Bertie Ahern has said each of his Fianna Fáil cabinet colleagues broke down in tears when he told them he was stepping down as party leader.
He told them last Wednesday of his decision to quit on as Taoiseach on 6 May, hours before making it public.
"It was the first time in my life I wanted to get out of a Fianna Fáil meeting quickly, when all the men and all the women were collectively crying.
"I said: 'I don't need any more of this, get me out of here'."
It was confirmed on Saturday that Mr Ahern's successor as Taoiseach and Fianna Fáil leader would be Brian Cowen, the only candidate to put himself forward for the post.
Mr Ahern made his announcement a day after he began a court challenge to limit the work of a public inquiry probing planning corruption in the 1990s.
He told RTÉ on Sunday that if he had stayed on as Taoiseach, he would have been in and out of Mahon Tribunal hearings going over "old nonsense" about his financial transactions.
"I said I will save myself and everyone else all of that, rather than letting that sort of stuff feed into what has been a great 31 years - I'd give myself a nice break," he said.
He said he made the decision while considering his political legacy as he reflected on the Good Friday Agreement negotiations and its implementation.

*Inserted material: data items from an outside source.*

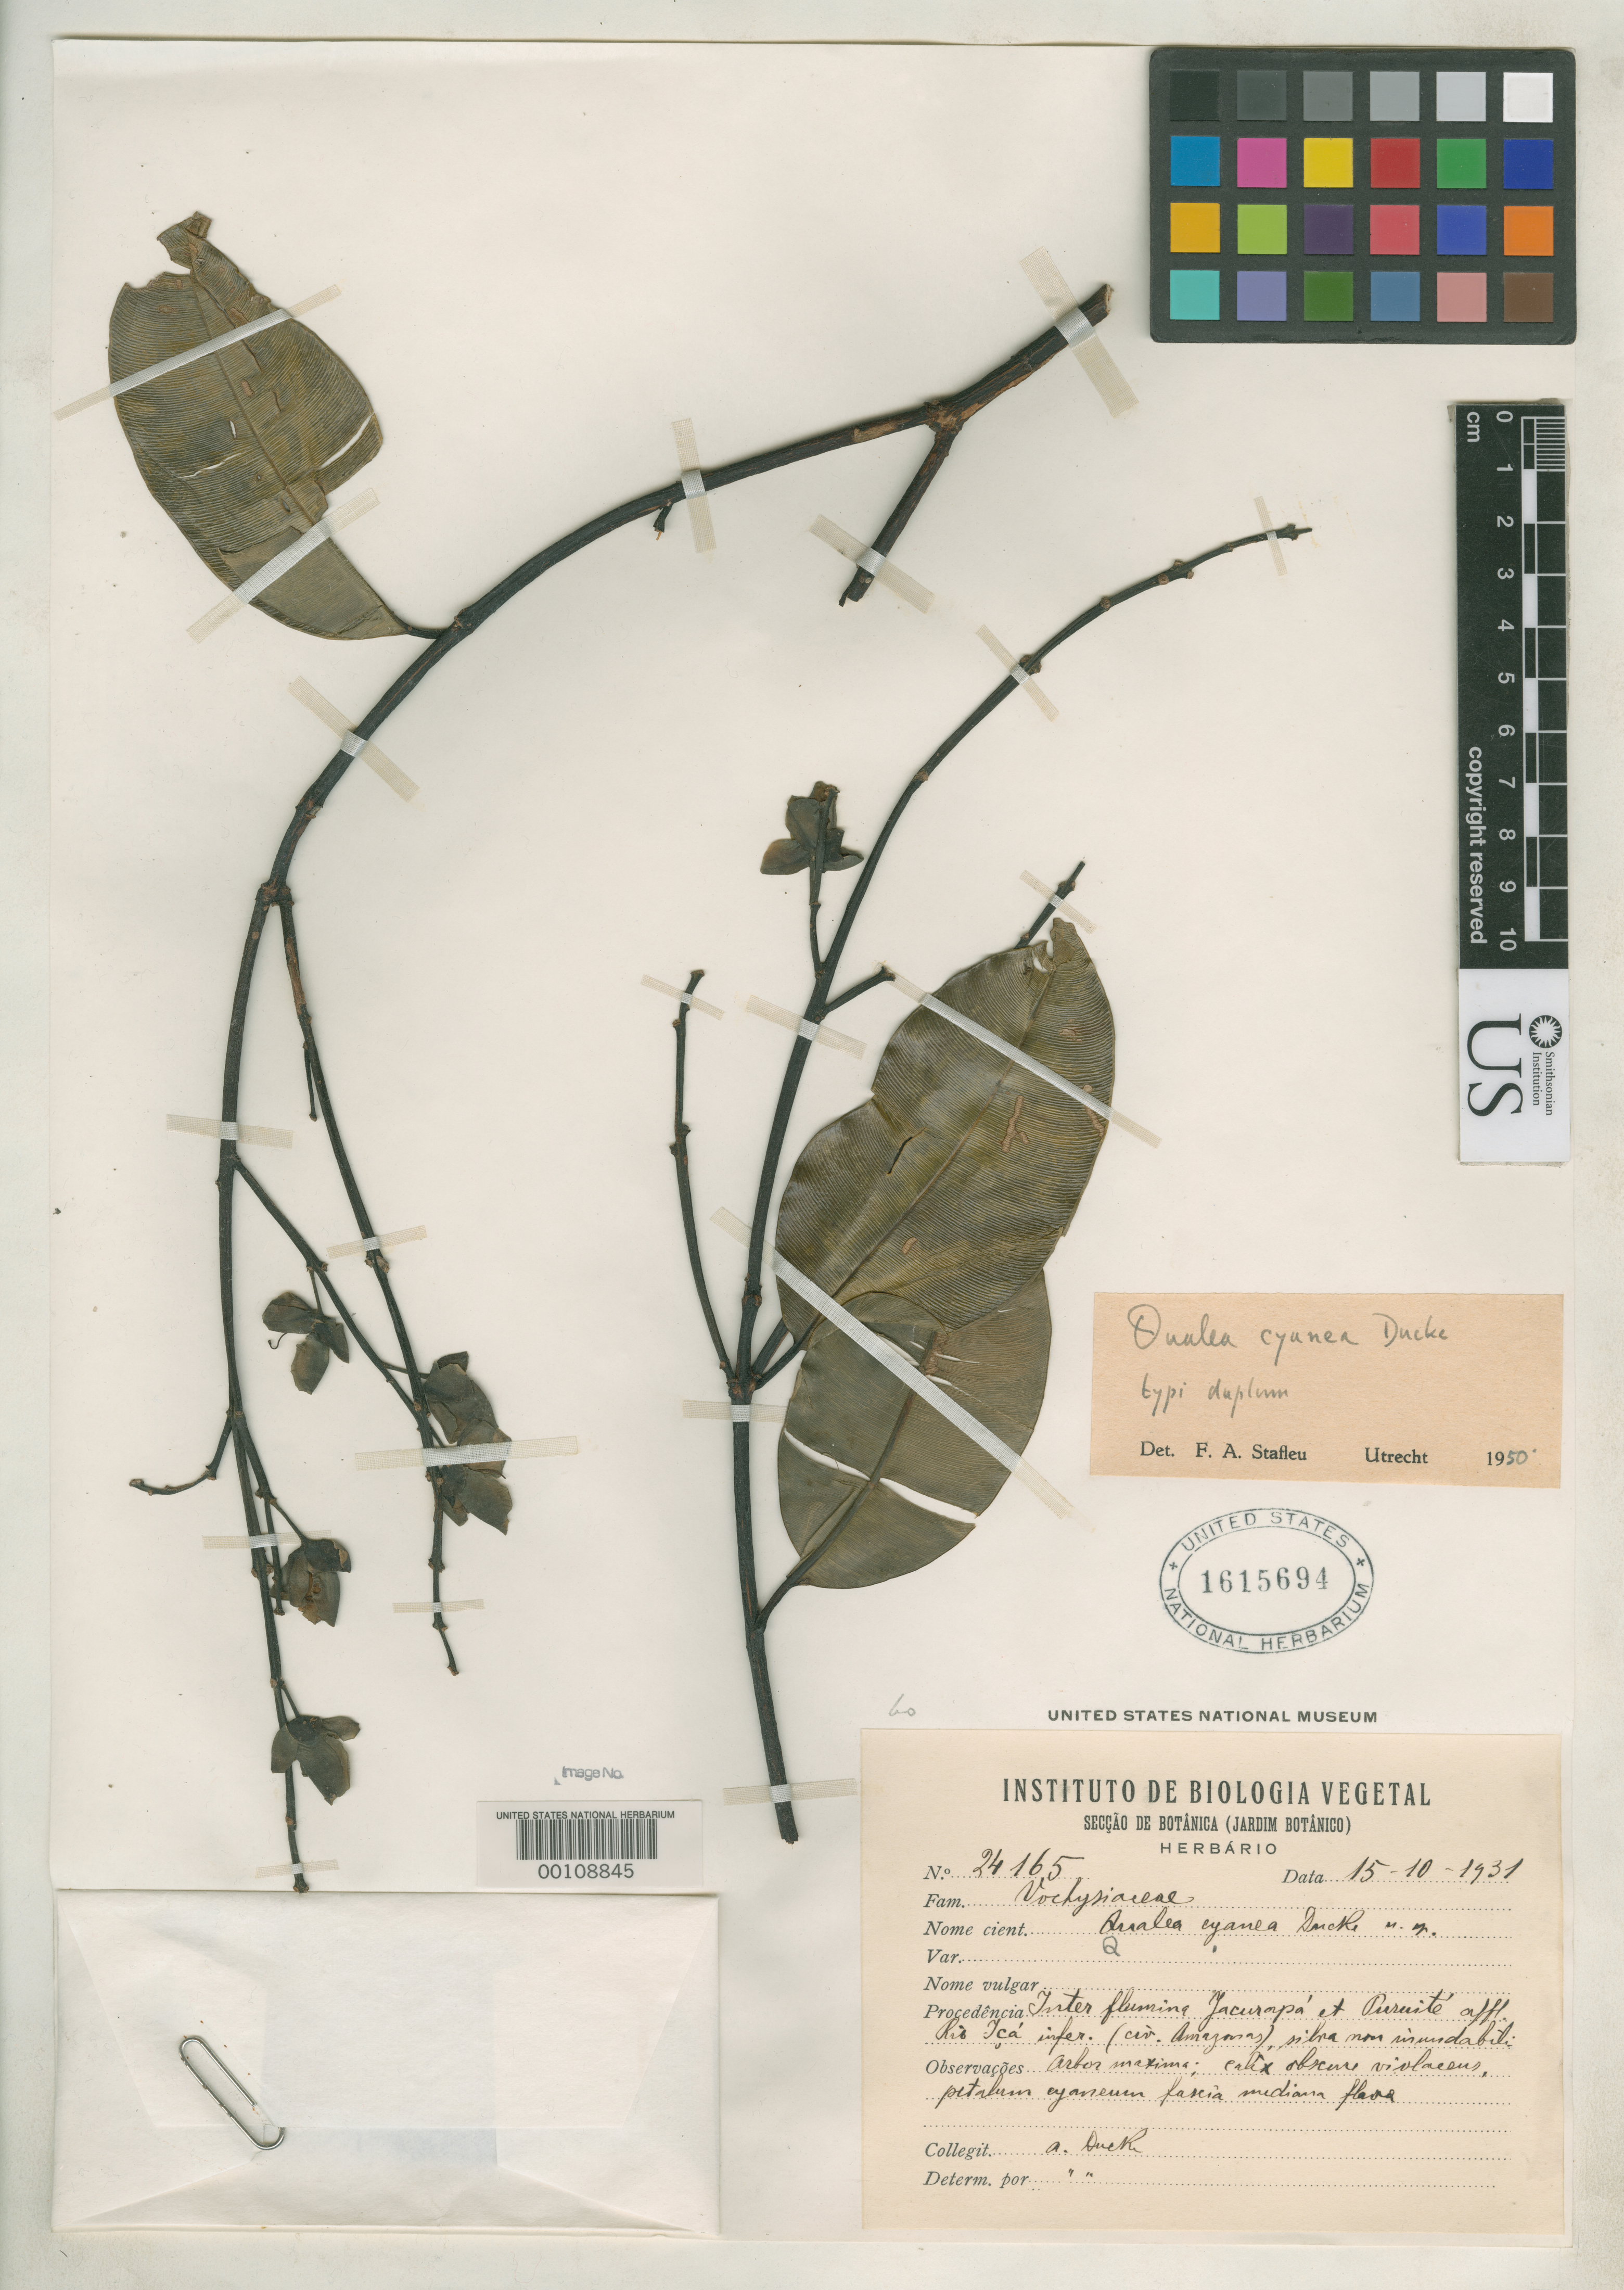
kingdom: Plantae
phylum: Tracheophyta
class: Magnoliopsida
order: Myrtales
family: Vochysiaceae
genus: Qualea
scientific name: Qualea cyanea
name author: Ducke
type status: Isotype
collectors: A. Ducke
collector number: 24165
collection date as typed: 15 Oct 1931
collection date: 1931-10-15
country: Brazil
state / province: Amazonas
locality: Between the Yacuropa and Puruite rivers.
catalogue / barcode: US 1615694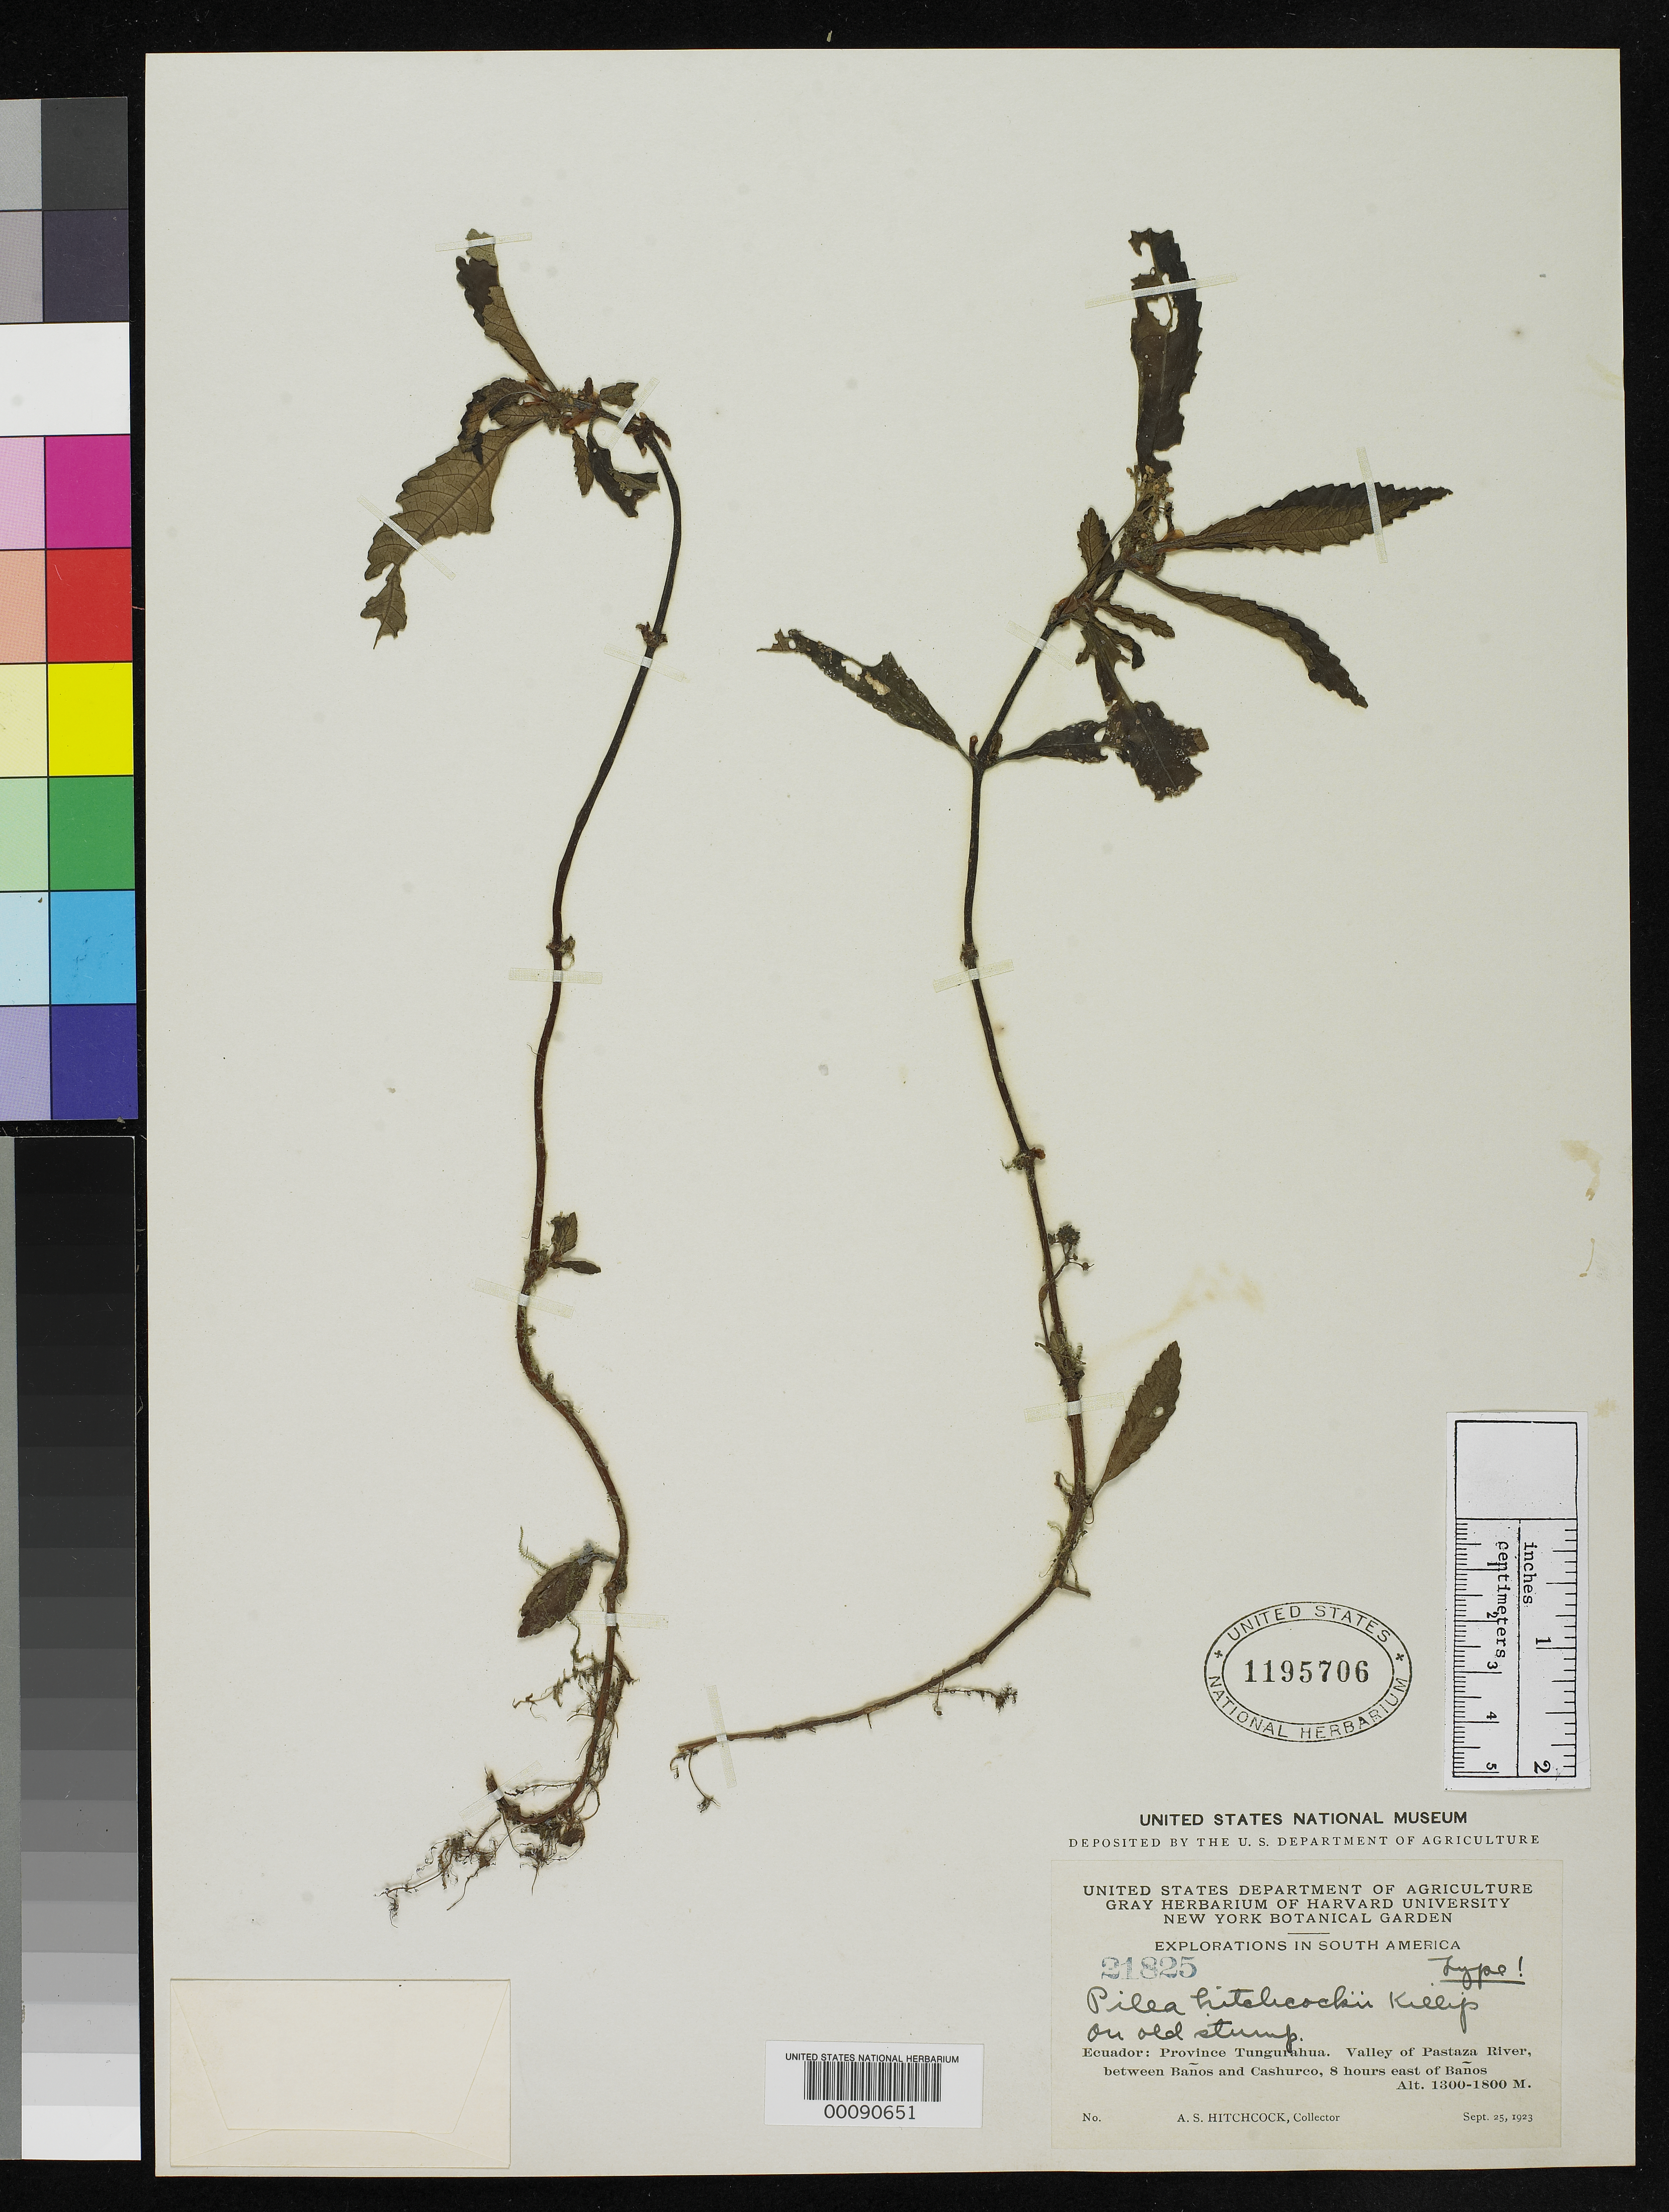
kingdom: Plantae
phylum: Tracheophyta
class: Magnoliopsida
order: Rosales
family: Urticaceae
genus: Pilea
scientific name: Pilea hitchcockii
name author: Killip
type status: Holotype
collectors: A. S. Hitchcock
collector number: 21825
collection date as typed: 25 Sep 1923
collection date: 1923-09-25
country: Ecuador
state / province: Tungurahua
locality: Valley of Pastaza River, between Banos and Cashurco.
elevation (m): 1300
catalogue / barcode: US 1195706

His role in the 1998 Agreement is seen as one of his key achievements, and Mr Ahern said he retained his hope of a united Ireland, "but based on the principles of consent".
"It can only happen in the long term... where our shared history becomes our shared future and where people would see that it is better on the island of Ireland that one administration is better than being answerable to a British establishment," he said.